> _TEKS YANG DITAMPILKAN_:
═══
Merangkum Semua Peristiwa
Indeks

Bagaimana Pemerintah Baru Suriah Bisa Inklusif?

Bagaimana Pemerintah Baru Suriah Bisa Inklusif?

Damaskus

“Satu, satu, satu! Rakyat Suriah itu satu!” Sejak protes antipemerintah dimulai di Suriah lebih dari satu dekade yang lalu, ini menjadi salah satu teriakan paling populer dalam demonstrasi. Namun, pada saat yang bersamaan, seruan ini sebenarnya tidak mencerminkan kenyataan sehari-hari di Suriah.

Sebelum perang saudara Suriah dimulai, sekitar 68% warga Suriah adalah muslim Sunni. Sekitar 9% hingga 13% adalah anggota kelompok etnoreligius Alawi atau Alawite, dan sekitar 8% hingga 10% berasal dari etnis Kurdi. Selain itu, ada juga kelompok Druze, Kristen, Armenia, Circassian, Turkmen, Palestina, dan Yazidi.

Selama keluarga Bashar al Assad berkuasa, mereka memanfaatkan perbedaan di antara berbagai kelompok di Suriah untuk mempertahankan kendali kekuasaan.

Namun, sejak rezim otoriter itu digulingkan pada bulan Desember lalu, Uni Eropa dan negara-negara lain menegaskan bahwa untuk mencabut sanksi, semua komunitas di Suriah harus bisa diikutsertakan dalam pemerintah yang baru.

‘Kesenjangan yang signifikan’

Akhir minggu lalu, pemerintah sementara Suriah merilis versi pertama dari konstitusi baru negara itu, yang bersifat sementara.
═══
> _MATERI YANG DIBERIKAN_:
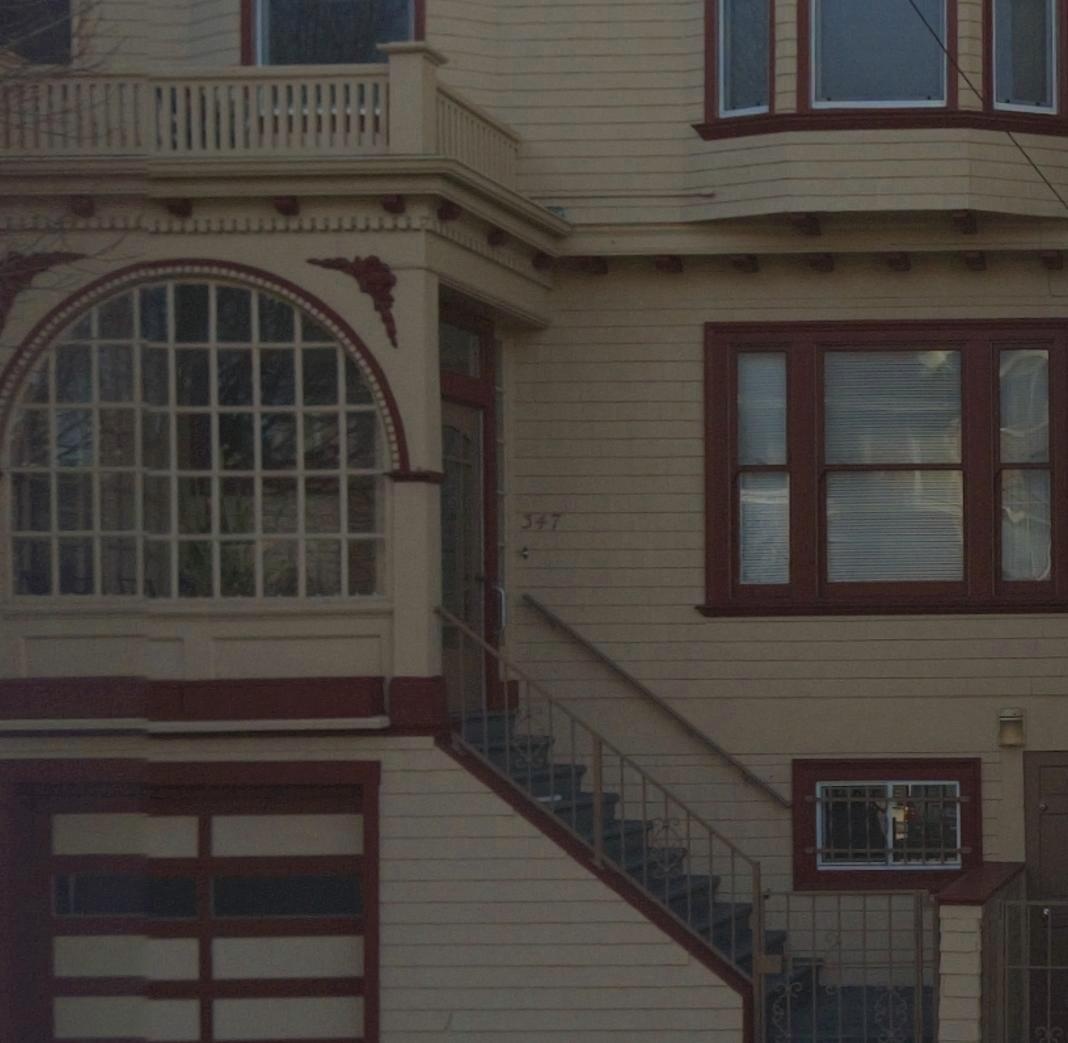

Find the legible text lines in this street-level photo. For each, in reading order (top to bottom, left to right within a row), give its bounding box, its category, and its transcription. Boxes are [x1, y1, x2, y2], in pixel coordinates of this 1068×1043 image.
═══
> _YANG DIPERLUKAN_:
Sambung artikel tentang pemerintah baru Suriah, mulai setelah kalimat terakhir yang ditampilkan.

> _HASIL LATIHAN_:
Dalam konstitusi ini, para ahli konstitusi mencatat bahwa tidak ada penyebutan tentang kelompok minoritas di Suriah. Warga setempat juga mengeluhkan kurangnya keterwakilan kelompok-kelompok etnis dan sektarian dalam acara Dialog Nasional Suriah baru-baru ini.

Selain itu, seperti yang disoroti oleh Karam Shaar Advisory, sebuah konsultan yang mengkhususkan diri dalam ekonomi Suriah, pemerintah sementara masih sangat terkait dengan Hayat Tahrir al-Sham (HTS), kelompok pemberontak yang memimpin serangan yang menggulingkan diktator Suriah, Bashar Assad, pada awal Desember tahun lalu.

“Ini sebagian bisa dimaklumi mengingat kondisi luar biasa saat pelantikan dilakukan,” tulis Advisory, seraya menambahkan bahwa jika ini berlanjut, akan menjadi masalah.

Bagaimana menjamin representasi?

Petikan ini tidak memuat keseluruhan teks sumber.